One of the most notable factories in Leeds was the Barnbow munitions works. Over 3 years, 36 million cartridges and over 24 million shells were produced at Barnbow. Described as a city within a city, the 200 acre site was constructed in 3 months and by October 1916 employed 16,000 people, 93% of whom were female. The so-called Barnbow Lasses were well paid for their vital work, which was highly dangerous. Indeed, many of the women made the ultimate sacrifice. During the night shift on 5th December 1916, the women in room 42 were filling 4.5 inch shells when a machine malfunctioned. A massive explosion killed 35 women. Such was the secrecy surrounding the work at Barnbow, the incident was covered up and the women were merely listed in the Yorkshire Evening Post as “killed by accident.” It would be 6 years before the truth was revealed.
Already a thriving textiles centre by 1914, several Leeds firms converted their production to army contracts during the war. Burtons switched from tailoring suits to manufacturing enough uniforms to clothe a quarter of the armed forces. Another Leeds tailors, Hepworth & Son, now Next, became the largest clothing manufacturer in the UK during the war.
Leeds also became home to many convalescing soldiers. Several military hospitals opened in the city, including at Beckett’s Park teacher training college, which was given over to the War Office. Beckett’s Park became the 2nd Northern General Hospital with 3200 beds. 57,200 soldiers were treated at Beckett’s Park between 1914 and 1918. Country houses also became hospitals, including 2 current Leeds Museums and Galleries sites. Temple Newsam housed recovering officers, whilst Colonel Gascoigne of Lotherton Hall insisted upon his property providing for other ranks.

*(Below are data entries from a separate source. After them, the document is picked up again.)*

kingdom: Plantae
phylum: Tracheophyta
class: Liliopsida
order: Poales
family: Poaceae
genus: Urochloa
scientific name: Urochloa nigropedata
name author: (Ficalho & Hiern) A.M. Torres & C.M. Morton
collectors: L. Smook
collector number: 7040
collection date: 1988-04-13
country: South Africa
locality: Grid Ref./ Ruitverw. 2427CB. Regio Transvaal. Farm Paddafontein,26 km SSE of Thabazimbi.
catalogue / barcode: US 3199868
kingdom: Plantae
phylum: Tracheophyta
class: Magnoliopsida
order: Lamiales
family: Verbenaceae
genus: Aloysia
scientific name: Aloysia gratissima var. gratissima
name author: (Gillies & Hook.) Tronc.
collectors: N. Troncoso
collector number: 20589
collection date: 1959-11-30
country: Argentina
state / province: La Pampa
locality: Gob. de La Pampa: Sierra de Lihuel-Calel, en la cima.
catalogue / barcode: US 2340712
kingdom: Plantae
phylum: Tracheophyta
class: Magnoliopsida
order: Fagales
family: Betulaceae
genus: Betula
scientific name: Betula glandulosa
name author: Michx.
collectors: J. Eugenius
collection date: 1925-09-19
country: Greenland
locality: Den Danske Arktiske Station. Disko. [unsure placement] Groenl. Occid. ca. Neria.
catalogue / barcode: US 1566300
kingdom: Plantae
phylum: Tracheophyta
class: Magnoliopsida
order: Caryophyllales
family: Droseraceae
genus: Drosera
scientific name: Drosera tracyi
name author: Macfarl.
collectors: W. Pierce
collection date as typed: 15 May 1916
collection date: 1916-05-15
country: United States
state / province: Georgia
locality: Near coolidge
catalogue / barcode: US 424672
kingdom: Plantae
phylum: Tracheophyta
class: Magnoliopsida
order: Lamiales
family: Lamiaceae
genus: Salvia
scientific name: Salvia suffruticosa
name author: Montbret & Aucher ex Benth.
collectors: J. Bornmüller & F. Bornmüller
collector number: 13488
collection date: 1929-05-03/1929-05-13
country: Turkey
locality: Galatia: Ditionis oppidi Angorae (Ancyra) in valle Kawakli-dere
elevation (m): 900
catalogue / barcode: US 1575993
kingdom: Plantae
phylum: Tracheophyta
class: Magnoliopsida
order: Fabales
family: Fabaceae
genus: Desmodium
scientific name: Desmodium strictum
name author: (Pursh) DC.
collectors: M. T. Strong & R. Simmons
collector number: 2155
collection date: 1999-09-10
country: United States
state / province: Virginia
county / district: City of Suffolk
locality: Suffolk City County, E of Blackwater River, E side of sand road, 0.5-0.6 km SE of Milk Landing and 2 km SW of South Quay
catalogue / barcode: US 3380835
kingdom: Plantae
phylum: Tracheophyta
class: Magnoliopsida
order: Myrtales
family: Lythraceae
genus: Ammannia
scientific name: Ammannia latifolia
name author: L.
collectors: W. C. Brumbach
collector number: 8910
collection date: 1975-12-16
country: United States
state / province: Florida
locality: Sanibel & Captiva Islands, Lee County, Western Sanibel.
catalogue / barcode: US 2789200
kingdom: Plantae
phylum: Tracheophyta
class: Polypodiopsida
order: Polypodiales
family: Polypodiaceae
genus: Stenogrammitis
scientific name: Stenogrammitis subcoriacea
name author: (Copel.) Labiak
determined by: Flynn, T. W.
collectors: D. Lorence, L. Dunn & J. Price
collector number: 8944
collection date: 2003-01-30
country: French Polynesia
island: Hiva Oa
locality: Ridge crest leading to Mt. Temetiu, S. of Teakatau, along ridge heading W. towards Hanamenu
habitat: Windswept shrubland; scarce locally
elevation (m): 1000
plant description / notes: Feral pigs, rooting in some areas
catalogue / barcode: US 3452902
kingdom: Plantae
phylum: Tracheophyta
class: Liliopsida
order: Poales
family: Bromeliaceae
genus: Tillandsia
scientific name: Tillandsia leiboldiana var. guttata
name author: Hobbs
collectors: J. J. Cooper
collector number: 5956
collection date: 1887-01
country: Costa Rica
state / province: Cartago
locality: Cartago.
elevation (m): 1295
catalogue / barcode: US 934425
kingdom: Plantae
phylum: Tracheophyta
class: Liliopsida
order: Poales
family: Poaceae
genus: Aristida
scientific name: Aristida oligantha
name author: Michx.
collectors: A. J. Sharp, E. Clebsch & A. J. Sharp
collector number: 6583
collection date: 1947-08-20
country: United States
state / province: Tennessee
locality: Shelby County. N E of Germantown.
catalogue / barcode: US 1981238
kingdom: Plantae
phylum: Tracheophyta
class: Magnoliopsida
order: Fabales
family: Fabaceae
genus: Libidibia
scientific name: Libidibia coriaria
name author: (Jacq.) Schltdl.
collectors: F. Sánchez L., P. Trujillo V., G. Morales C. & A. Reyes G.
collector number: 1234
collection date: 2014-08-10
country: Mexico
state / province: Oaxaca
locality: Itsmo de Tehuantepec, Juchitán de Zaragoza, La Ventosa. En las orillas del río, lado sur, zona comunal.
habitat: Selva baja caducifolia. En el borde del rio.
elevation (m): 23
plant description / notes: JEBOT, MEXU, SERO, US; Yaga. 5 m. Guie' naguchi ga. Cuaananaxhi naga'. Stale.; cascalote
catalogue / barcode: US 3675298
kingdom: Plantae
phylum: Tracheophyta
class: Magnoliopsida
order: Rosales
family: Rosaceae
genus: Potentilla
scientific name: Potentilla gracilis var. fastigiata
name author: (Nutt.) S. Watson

The Legacy of the Conflict
Given the city’s wide contribution to the war effort and its significant losses, it is little wonder that the announcement of the Armistice prompted mass celebrations. 40,000 people gathered at the Town Hall where fireworks were let off. Over the course of the war, from the 82,000 Leeds soldiers, 10,000 men had lost their lives. The Preservative Party will continue to research and remember these people over the centenary years and will hopefully be curating a major temporary exhibition telling their story at Leeds City Museum in 2016.